Baroni never radioed the stop in to superiors or wrote a report about it, the internal affairs officer wrote in the charging documents.

Brown’s lawsuit gives a more detailed account of the interaction.

The lawsuit claims Baroni first spotted Brown at the McKinley Heights Dollar General, 2500 South Jefferson Avenue, and in his van followed Brown’s motorized bicycle “at an unreasonably close distance, literally less than a bicycle length” behind him.

“Brown was nervous and scared because he felt like whoever was in the van intended him harm and might intentionally crash into his motorized bicycle,” the suit states.

Brown pulled into an alley in the 2200 block of California Avenue, in Fox Park, and the van followed close behind “nearly pinning” Brown to a utility pole, according to the suit.

Baroni told Brown he was a police officer and accused him of delivering drugs to a woman outside the Dollar General.

The suit also claims Baroni dumped the contents of Brown’s bag on the ground, causing his dentures inside to break.
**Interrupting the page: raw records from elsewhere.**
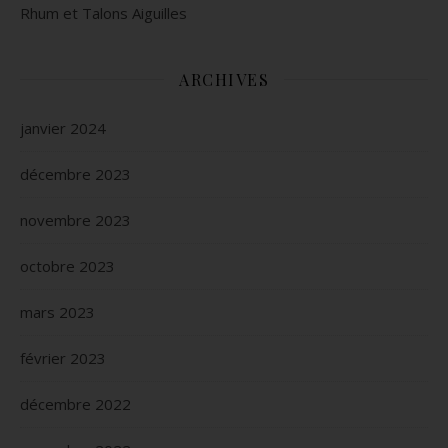
Rhum et Talons Aiguilles
ARCHIVES
janvier 2024
décembre 2023
novembre 2023
octobre 2023
mars 2023
février 2023
décembre 2022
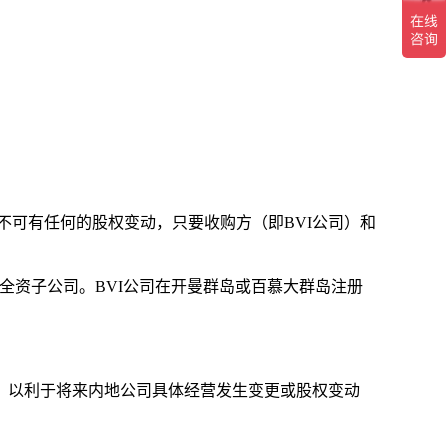
不可有任何的股权变动，只要收购方（即BVI公司）和
的全资子公司。BVI公司在开曼群岛或百慕大群岛注册
，以利于将来内地公司具体经营发生变更或股权变动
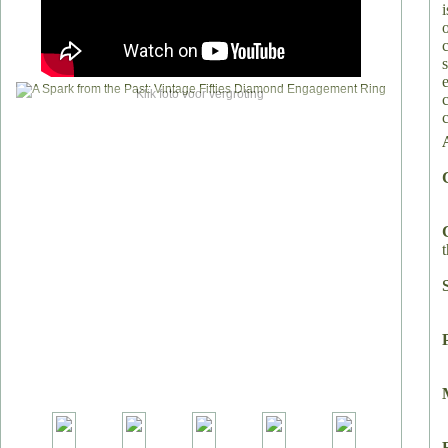
Klik foto voor vergroting
t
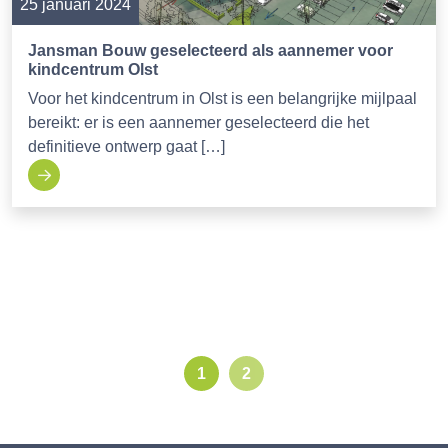
25 januari 2024
Jansman Bouw geselecteerd als aannemer voor
kindcentrum Olst
Voor het kindcentrum in Olst is een belangrijke mijlpaal
bereikt: er is een aannemer geselecteerd die het
definitieve ontwerp gaat […]
1
2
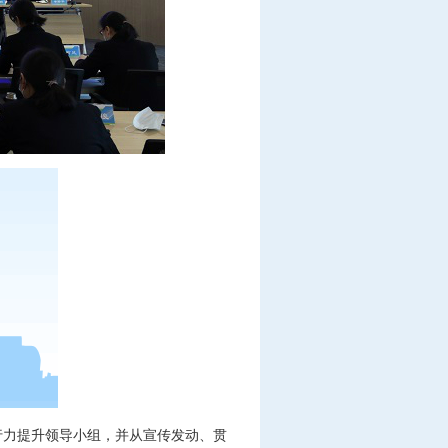
行力提升领导小组，并从宣传发动、贯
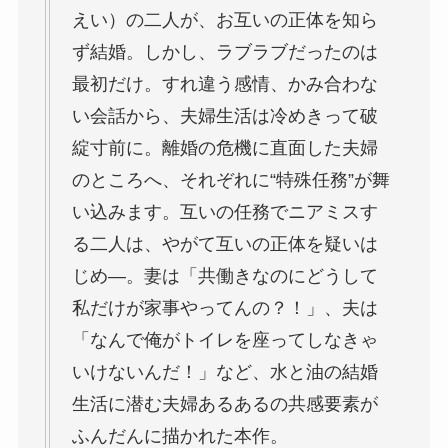
えい）の二人が、お互いの正体を知ら
ず結婚。しかし、ラブラブだったのは
最初だけ。すれ違う感情、かみ合わな
い会話から、夫婦生活は冷めきって破
綻寸前に。離婚の危機に直面した夫婦
のところへ、それぞれに“特殊任務”が舞
い込みます。互いの任務でニアミスす
る二人は、やがて互いの正体を疑いは
じめ―。妻は「共働きなのにどうして
私だけが家事やってんの？！」、夫は
「なんで俺がトイレを座ってしなきゃ
いけないんだ！」など、水と油の結婚
生活に潜む夫婦あるあるの共感要素が
ふんだんに描かれた本作。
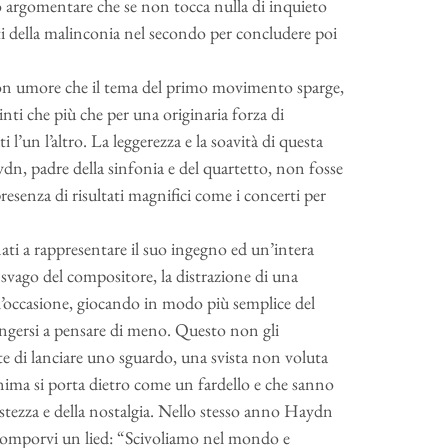
pido argomentare che se non tocca nulla di inquieto
uti della malinconia nel secondo per concludere poi
 buon umore che il tema del primo movimento sparge,
inti che più che per una originaria forza di
l’un l’altro. La leggerezza e la soavità di questa
ydn, padre della sinfonia e del quartetto, non fosse
resenza di risultati magnifici come i concerti per
inati a rappresentare il suo ingegno ed un’intera
 svago del compositore, la distrazione di una
e l’occasione, giocando in modo più semplice del
ringersi a pensare di meno. Questo non gli
e di lanciare uno sguardo, una svista non voluta
nima si porta dietro come un fardello e che sanno
ristezza e della nostalgia. Nello stesso anno Haydn
r comporvi un lied: “Scivoliamo nel mondo e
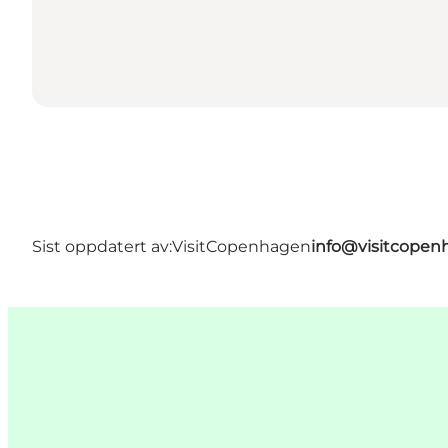
Sist oppdatert av:
VisitCopenhagen
info@visitcope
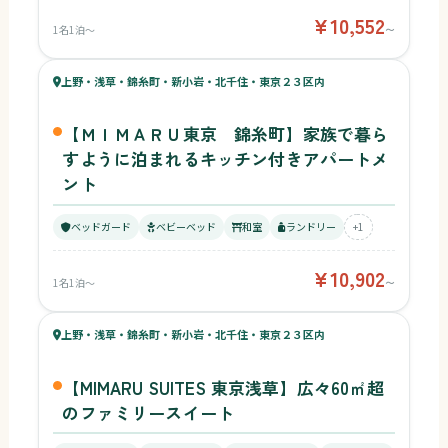
¥10,552
1名1泊〜
〜
54
キッズ
52
上野・浅草・錦糸町・新小岩・北千住・東京２３区内
¥10,902〜
ベビー
【ＭＩＭＡＲＵ東京 錦糸町】家族で暮ら
すように泊まれるキッチン付きアパートメ
ント
ベッドガード
ベビーベッド
和室
ランドリー
+1
¥10,902
1名1泊〜
〜
54
キッズ
52
上野・浅草・錦糸町・新小岩・北千住・東京２３区内
¥25,293〜
ベビー
【MIMARU SUITES 東京浅草】広々60㎡超
のファミリースイート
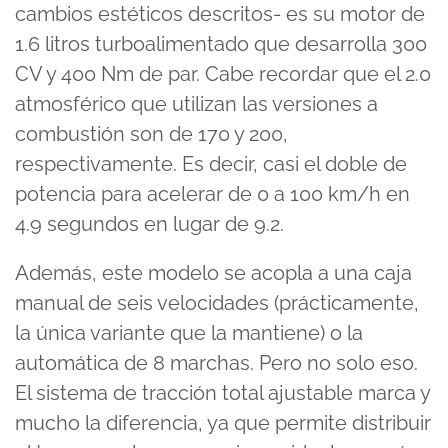
cambios estéticos descritos- es su motor de
1.6 litros turboalimentado que desarrolla 300
CV y 400 Nm de par. Cabe recordar que el 2.0
atmosférico que utilizan las versiones a
combustión son de 170 y 200,
respectivamente. Es decir, casi el doble de
potencia para acelerar de 0 a 100 km/h en
4.9 segundos en lugar de 9.2.
Además, este modelo se acopla a una caja
manual de seis velocidades (prácticamente,
la única variante que la mantiene) o la
automática de 8 marchas. Pero no solo eso.
El sistema de tracción total ajustable marca y
mucho la diferencia, ya que permite distribuir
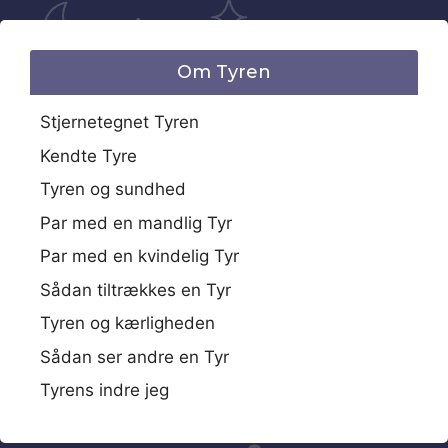
Om Tyren
Stjernetegnet Tyren
Kendte Tyre
Tyren og sundhed
Par med en mandlig Tyr
Par med en kvindelig Tyr
Sådan tiltrækkes en Tyr
Tyren og kærligheden
Sådan ser andre en Tyr
Tyrens indre jeg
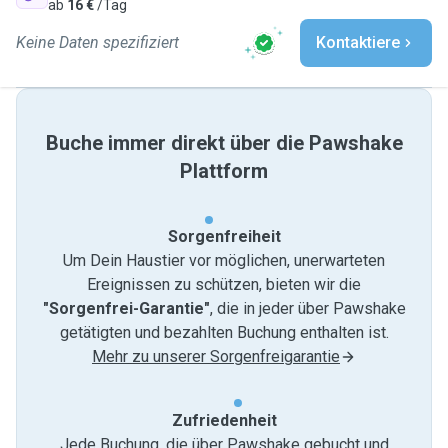
ab
16 €
/Tag
Keine Daten spezifiziert
Kontaktiere
Buche immer direkt über die Pawshake
Plattform
Sorgenfreiheit
Um Dein Haustier vor möglichen, unerwarteten
Ereignissen zu schützen, bieten wir die
"Sorgenfrei-Garantie"
, die in jeder über Pawshake
getätigten und bezahlten Buchung enthalten ist.
Mehr zu unserer Sorgenfreigarantie
Zufriedenheit
Jede Buchung, die über Pawshake gebucht und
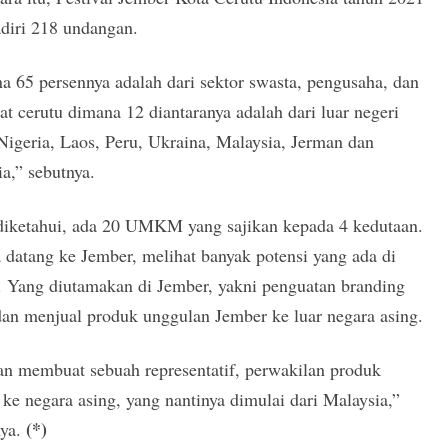
adiri 218 undangan.
 65 persennya adalah dari sektor swasta, pengusaha, dan
t cerutu dimana 12 diantaranya adalah dari luar negeri
 Nigeria, Laos, Peru, Ukraina, Malaysia, Jerman dan
ia,” sebutnya.
diketahui, ada 20 UMKM yang sajikan kepada 4 kedutaan.
datang ke Jember, melihat banyak potensi yang ada di
. Yang diutamakan di Jember, yakni penguatan branding
an menjual produk unggulan Jember ke luar negara asing.
an membuat sebuah representatif, perwakilan produk
ke negara asing, yang nantinya dimulai dari Malaysia,”
(*)
nya.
Baroni then offered Brown $200 for information on a drug house before letting him go, according to the suit.

Brown took three short videos of Baroni during the stop and texted them to his girlfriend.

“There was not warrant of any kind giving Baroni’s actions even a glimmer of lawfulness,” the lawsuit states.

After Brown noticed the money was missing, he reported it to police.

Later on the day Baroni stopped Brown, Baroni got a tattoo, and paid in cash, the suit claims.

Baroni was a St. Louis police officer from June 2010 through Sept. 7, 2020, about one month before the criminal charges were filed. St. Louis police would not specify if he was fired or resigned.

Baroni’s police license is inactive as of this week, meaning he has not completed the required training to keep it active, according to the Missouri Department of Public Safety. He is not currently employed by a law enforcement agency.

Joel Currier of the Post-Dispatch contributed to this report.